Jakarta, MH – Komisi Pemberantasan Korupsi (KPK) mengungkap konstruksi perkara yang menjerat tiga orang sebagai tersangka kasus dugaan suap pembayaran restitusi pajak proyek pembangunan Jalan Tol Solo-Kertosono pada Kantor Pelayanan Pajak (KPP) Pratama Pare, Jawa Timur. Tersangka sebagai penerima ialah Supervisor Tim Pemeriksa Pajak pada KPP Pratama Pare Abdul Rachman (AR) dan pihak swasta Suheri (SHR).
Tri Atmoko (TA) sebagai pemberi dari pihak swasta/kuasa joint operation (JO) China Road and Bridge Corporation (CRBC), PT Wijaya Karya (WIKA), dan PT Pembangunan Perumahan (PP).
Asep Guntur Rahayu selaku Direktur Penyidikan KPK mengatakan bahwa JO antara CRBC, PT WIKA, dan PT PP sebagai pelaksana pembangunan Jalan Tol Solo-Kertosono terdaftar sebagai salah satu wajib pajak di KPP Pratama Pare.
“Sekitar Januari 2017, JO CRBC-PT WIKA-PT PP mengajukan adanya restitusi pajak (pengembalian atas kelebihan pembayaran) untuk tahun 2016 ke KPP Pare,” ujar Asep, Jumat (5/8/2022).
Dikatakan pula bahwa AR ditunjuk sebagai salah satu dari tim pemeriksa dengan posisi supervisor untuk melakukan pemeriksaan restitusi pajak dari JO CRBC-PT WIKA-PT PP dalam rangka menguji kepatuhan pemenuhan kewajiban perpajakan. Berikutnya, sekitar Agustus 2017, KPP Pratama Pare menerbitkan surat pemberitahuan pada JO CRBC-PT WIKA-PT PP untuk diperiksa lapangan oleh tim pemeriksa pajak.
“Merespons surat pemberitahuan tersebut, Wen Yuegang selaku Chairman Board of Management JO CRBC-PT WIKA-PT PP menunjuk TA sebagai kuasa untuk mengurus restitusi pajak JO CRBC-PT WIKA-PT PP di KPP Pare,” ujar Asep.

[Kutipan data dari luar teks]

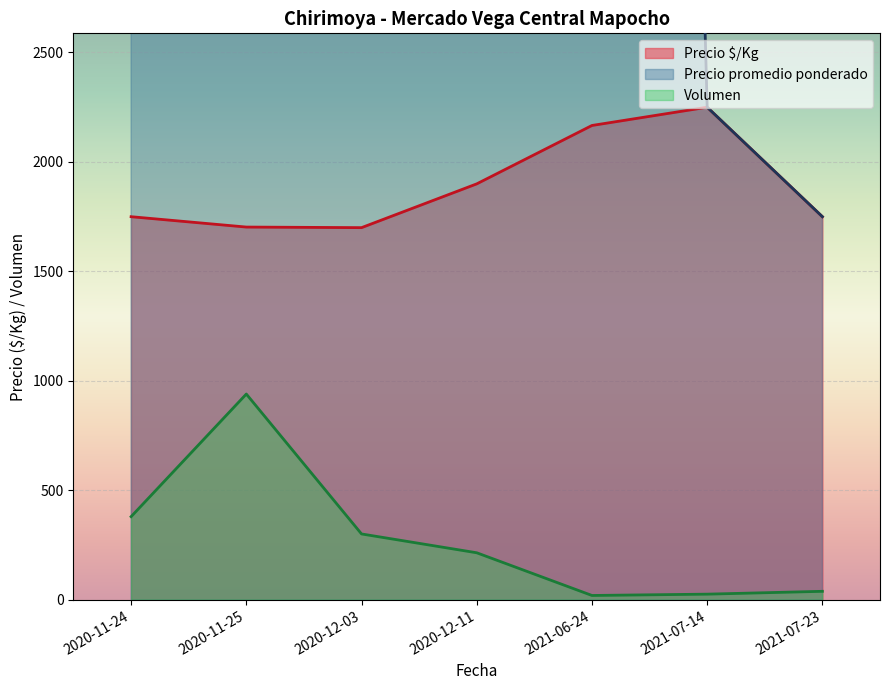

Which series has the widest spread of values?

Precio promedio ponderado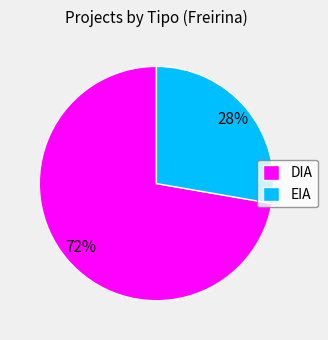

Rank the categories by value from lowest to highest.

EIA, DIA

KPK mengungkap dari keseluruhan restitusi pajak senilai Rp13,2 miliar yang diajukan, diduga ada inisiatif TA untuk memberikan sejumlah uang pada AR dan tim agar pengajuan restitusi dapat disetujui. “AR kemudian menyetujui keinginan TA dengan kesepakatan imbalan berupa permintaan fee10 persen atau setidaknya Rp 1 miliar,” ujar Asep.
Terkait dengan pemberian uang, AR kemudian memperkenalkan SHR selaku orang kepercayaannya kepada TA. AR kemudian meminta TA agar nantinya penyerahan uang melalui perantaraan SHR dan tempat penyerahan di Jakarta.
“Selanjutnya sekitar Mei 2018, TA menghubungi AR untuk membicarakan kelanjutan penyerahan uang dengan dengan istilah ‘apelnya kroak’.Dari total permintaan Rp 1 miliar oleh AR, TA baru bisa menyanggupi senilai Rp 895 juta,” ungkap Asep.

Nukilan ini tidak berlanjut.